Periodic Reporting for period 1 - FraMoS (Multi-resolution Fracture Models for High-strength Steels: Fully Ductile Fracture to Quasi-cleavage Failure in Hydrogen Environment)
Reporting period: 2016-12-01 to 2018-11-30
Zirconium based alloys used in nuclear reactors are susceptible to hydrogen pickup. When hydrogen concentration in the solid solution exceeds the threshold limit (terminal solubility), a solid state phase transformation reaction occurs in these alloys. The zirconium hydride phase so precipitated is brittle and may influence the integrity of structural components by various mechanisms like hydride blistering, delayed hydride cracking (DHC) etc. Hydride precipitation in zirconium alloys usually occurs by nucleation, growth and coarsening, and is typically influenced by the elastic coherent stresses (resulting from phase transformation) as well by the external stress field. In this work, detailed micromechanics based (Eshelby-type) analyses are carried out to understand the mechanics and energetics associated with precipitation of zirconium hydrides. The proposed models for nucleation and growth of hydride precipitates will be combined with a suitable microscopic criterion for damage development to cover the entire spectrum fully ductile fracture to brittle-type failure in hydrogen environment.

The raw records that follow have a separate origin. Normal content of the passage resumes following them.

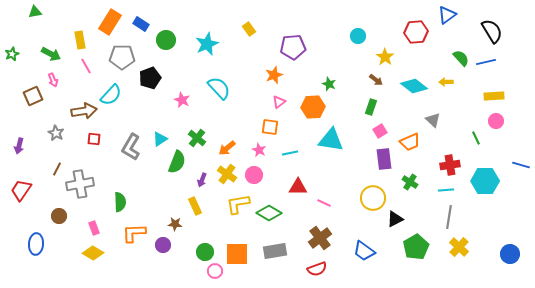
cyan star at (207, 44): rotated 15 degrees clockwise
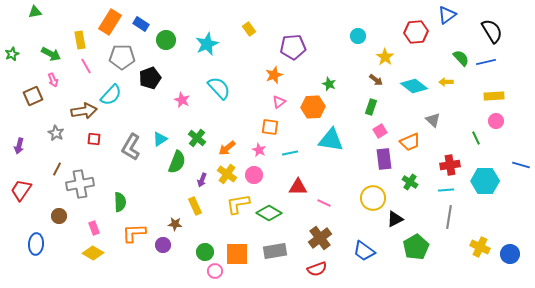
yellow cross at (459, 247): moved 21 px right; rotated 18 degrees counterclockwise
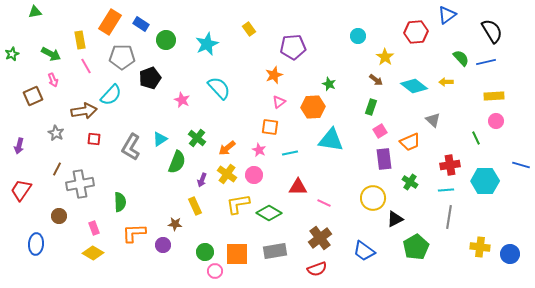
yellow cross at (480, 247): rotated 18 degrees counterclockwise
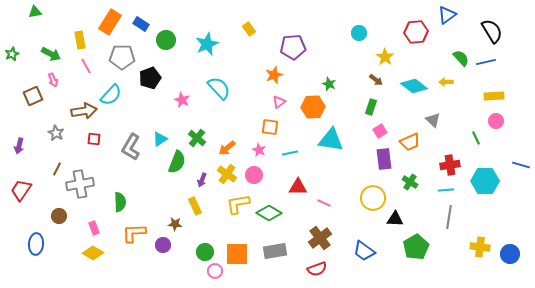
cyan circle at (358, 36): moved 1 px right, 3 px up
black triangle at (395, 219): rotated 30 degrees clockwise
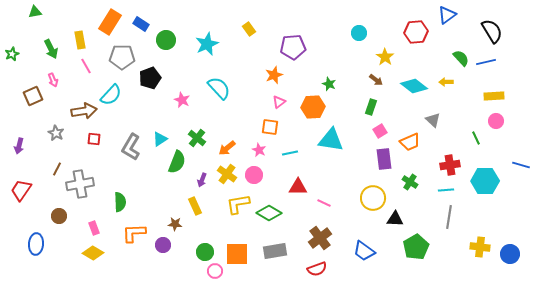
green arrow at (51, 54): moved 5 px up; rotated 36 degrees clockwise
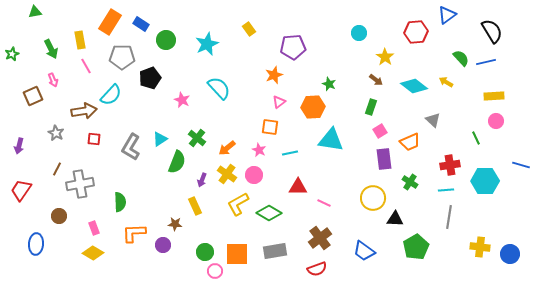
yellow arrow at (446, 82): rotated 32 degrees clockwise
yellow L-shape at (238, 204): rotated 20 degrees counterclockwise
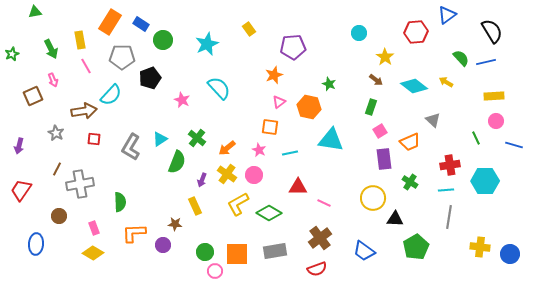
green circle at (166, 40): moved 3 px left
orange hexagon at (313, 107): moved 4 px left; rotated 15 degrees clockwise
blue line at (521, 165): moved 7 px left, 20 px up
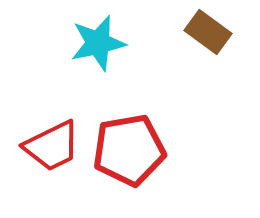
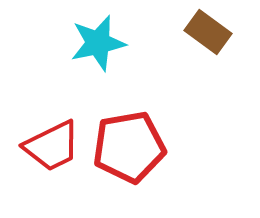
red pentagon: moved 3 px up
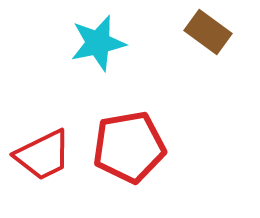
red trapezoid: moved 9 px left, 9 px down
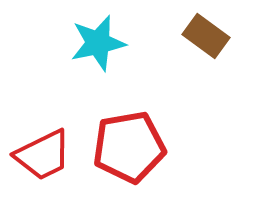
brown rectangle: moved 2 px left, 4 px down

The research work is currently being pursued to combine the developed models for nucleation and growth of hydride precipitates with a suitable microscopic criteria for damage development. The resulting models for hydride embrittlement will cover the entire spectrum from fully ductile fracture to brittle-type failure of Zirconium alloys in hydrogen environment. The understanding gained from modelling of hydrogen embrittlement in zirconium alloys will be combined with on-going work at Oxford on steels to describe the ductile-brittle transition in non-hydride forming materials. The development of such predictive models will be highly useful to the nuclear industry where hydride embrittlement of zirconium alloys is a serious concern for integrity of pressure retaining components like pressure tube in CANDU-type reactors and fuel clads of light water reactors. The unravelling of linkage between microstructure and toughness particularly for non-hydride forming metals like high strength steels is expected to play an important role in the development of stronger, tougher and more durable alloys.